Here are the N.B. beaches that have accessibility features
Parlee Beach starting season with new accessible washroom and Mobi-mat
It hasn't always been easy to find out which beaches in New Brunswick have accessibility features for people with limited mobility.
But this year, Para NB manager Mathieu Stever is excited about changes coming to Tourism NB and Parks NB's websites that will make the information easier to find.
"In the past I've always had to be word of mouth," Stever said.
The province worked with Ability NB, which also operates Para NB, to review its tourism and parks websites to improve how accessibility information is communicated.
The websites will be updated mid-summer.
Accessibility features at beaches can include things like Mobi-mats, which stretch out across the sand and allow wheelchairs to get close to the water. Other features include boardwalks, floating wheelchairs, hippocampe beach wheelchairs, and washrooms and changing rooms large enough to accommodate wheelchairs.
"I just think of it more as a human rights issue, being every single person, it doesn't matter what the ability is or what disability they have, should have access to every single service that someone that doesn't have a disability [has]," Stever said.
Here's what's available, and where, in New Brunswick:
- Parlee Beach: A mobi–mat, which will be rolled out in the next few weeks; floating beach chairs; a hippocampe beach wheelchair; accessible boardwalks; and new this year, an accessible washroom, changing room, and playground.
- Mactaquac: two hippocampe wheelchairs and a floating beach chair
- New River Beach: hippocampe wheelchair
- Aboiteau Beach (Plage de l'Aboiteau): Similar features to Parlee Beach, including a Mobi-mat, water wheelchairs, and ramps
- Kouchibouguac: access mats are available
- Beresford Beach: floating wheelchair and accessible boardwalk
- Youghall Beach (Bathurst): floating wheelchairs
Para NB, which is part of Ability NB, also has six hippocampe wheelchairs available to loan out.
The province has been working with Ability NB to review New Brunswick's ten provincial parks when it comes to accessible infrastructure — campgrounds, trails, and buildings.
Mactaquac, Parlee, Hopewell Rocks, and Murray Beach have all undergone these reviews, and the remaining parks will be done by August.

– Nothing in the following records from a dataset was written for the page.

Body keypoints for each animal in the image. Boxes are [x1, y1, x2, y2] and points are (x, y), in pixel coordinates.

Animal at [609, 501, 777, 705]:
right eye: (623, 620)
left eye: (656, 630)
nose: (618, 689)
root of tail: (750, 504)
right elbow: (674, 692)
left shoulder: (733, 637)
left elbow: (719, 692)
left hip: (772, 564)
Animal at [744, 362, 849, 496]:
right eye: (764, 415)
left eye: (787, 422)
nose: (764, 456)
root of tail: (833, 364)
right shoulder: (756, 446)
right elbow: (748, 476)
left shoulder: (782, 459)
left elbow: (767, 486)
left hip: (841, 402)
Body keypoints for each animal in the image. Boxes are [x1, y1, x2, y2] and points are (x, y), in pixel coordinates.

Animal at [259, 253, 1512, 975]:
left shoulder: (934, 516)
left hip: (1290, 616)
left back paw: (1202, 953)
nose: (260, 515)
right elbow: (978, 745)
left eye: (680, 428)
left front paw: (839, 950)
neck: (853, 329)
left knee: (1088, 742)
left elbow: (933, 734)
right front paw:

Stever said Ability NB is also working with the province on recreation and inclusivity audits for Parlee Beach and Hopewell Rocks.

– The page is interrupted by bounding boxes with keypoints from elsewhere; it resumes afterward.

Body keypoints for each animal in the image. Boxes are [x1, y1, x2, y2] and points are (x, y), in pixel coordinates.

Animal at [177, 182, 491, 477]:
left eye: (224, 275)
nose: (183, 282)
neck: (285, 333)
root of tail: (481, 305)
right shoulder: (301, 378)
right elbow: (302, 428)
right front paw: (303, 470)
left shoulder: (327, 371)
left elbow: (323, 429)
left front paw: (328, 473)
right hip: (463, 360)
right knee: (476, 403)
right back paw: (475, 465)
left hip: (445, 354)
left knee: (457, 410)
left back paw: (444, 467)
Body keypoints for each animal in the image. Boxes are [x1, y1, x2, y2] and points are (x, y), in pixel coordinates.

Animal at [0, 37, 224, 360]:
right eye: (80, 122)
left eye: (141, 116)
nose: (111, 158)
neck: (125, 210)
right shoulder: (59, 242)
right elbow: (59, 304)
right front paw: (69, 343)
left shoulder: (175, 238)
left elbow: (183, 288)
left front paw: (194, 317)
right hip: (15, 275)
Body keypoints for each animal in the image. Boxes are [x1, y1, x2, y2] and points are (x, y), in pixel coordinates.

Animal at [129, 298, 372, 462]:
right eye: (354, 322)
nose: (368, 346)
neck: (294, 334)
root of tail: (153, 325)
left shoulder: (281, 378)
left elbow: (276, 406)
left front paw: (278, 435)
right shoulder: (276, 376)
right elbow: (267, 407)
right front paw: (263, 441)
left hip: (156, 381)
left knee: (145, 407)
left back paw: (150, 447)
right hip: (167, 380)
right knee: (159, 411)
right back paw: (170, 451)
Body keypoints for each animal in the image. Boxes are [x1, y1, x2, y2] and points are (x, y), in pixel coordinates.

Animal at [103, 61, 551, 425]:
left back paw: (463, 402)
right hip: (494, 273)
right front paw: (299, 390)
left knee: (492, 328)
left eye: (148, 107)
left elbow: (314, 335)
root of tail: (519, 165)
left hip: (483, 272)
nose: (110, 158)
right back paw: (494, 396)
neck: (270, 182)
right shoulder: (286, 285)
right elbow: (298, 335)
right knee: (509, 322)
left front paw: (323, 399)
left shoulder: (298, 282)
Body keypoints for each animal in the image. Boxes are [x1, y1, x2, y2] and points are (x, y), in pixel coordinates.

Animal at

The audits will focus more on activity and signage than infrastructure.
It's a new service Stever said the non-profit launched in April.
If Ability NB audits a beach, for example, Stever said they start at the parking lot and work their way toward the water.

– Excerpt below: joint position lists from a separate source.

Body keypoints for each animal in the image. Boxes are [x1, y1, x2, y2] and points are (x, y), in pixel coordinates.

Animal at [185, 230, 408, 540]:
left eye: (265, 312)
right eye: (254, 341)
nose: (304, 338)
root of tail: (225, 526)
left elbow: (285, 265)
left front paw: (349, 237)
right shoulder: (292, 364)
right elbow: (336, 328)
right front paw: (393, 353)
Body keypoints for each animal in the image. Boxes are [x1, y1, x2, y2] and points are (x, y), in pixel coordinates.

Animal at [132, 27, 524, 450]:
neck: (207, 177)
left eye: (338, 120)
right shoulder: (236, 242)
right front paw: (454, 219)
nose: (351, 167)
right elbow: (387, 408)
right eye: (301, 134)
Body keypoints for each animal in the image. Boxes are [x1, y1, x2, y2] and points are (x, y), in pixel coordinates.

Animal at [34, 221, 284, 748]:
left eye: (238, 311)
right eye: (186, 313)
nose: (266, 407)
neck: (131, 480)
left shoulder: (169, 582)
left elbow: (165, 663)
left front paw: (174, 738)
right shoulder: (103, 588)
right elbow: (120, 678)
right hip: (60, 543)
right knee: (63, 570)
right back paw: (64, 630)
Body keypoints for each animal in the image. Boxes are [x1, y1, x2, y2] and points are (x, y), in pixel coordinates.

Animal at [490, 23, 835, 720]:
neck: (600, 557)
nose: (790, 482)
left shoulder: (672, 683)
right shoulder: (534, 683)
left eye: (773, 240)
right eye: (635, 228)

"If there's gravel between the parking lot and the beach itself, automatically you're going to be stuck," he said.
The province's beaches have to reach out to Ability NB for this auditing service.
Melanie Deveau, assistant deputy minister for parks and tourism, said the accessibility features at Parlee Beach Provincial Park are a guide for what the rest of the province should have, though she said some options, like a Mobi-mat, aren't possible at locations like New River Beach because of the tides.
She added the province is working with beach and other tourism operators to let them know about the auditing services Ability NB can offer.
"Many of them don't even know that that's available, so that's one of our goals, is to get that word out that these places can be working with Ability NB on how to make their operations more accessible."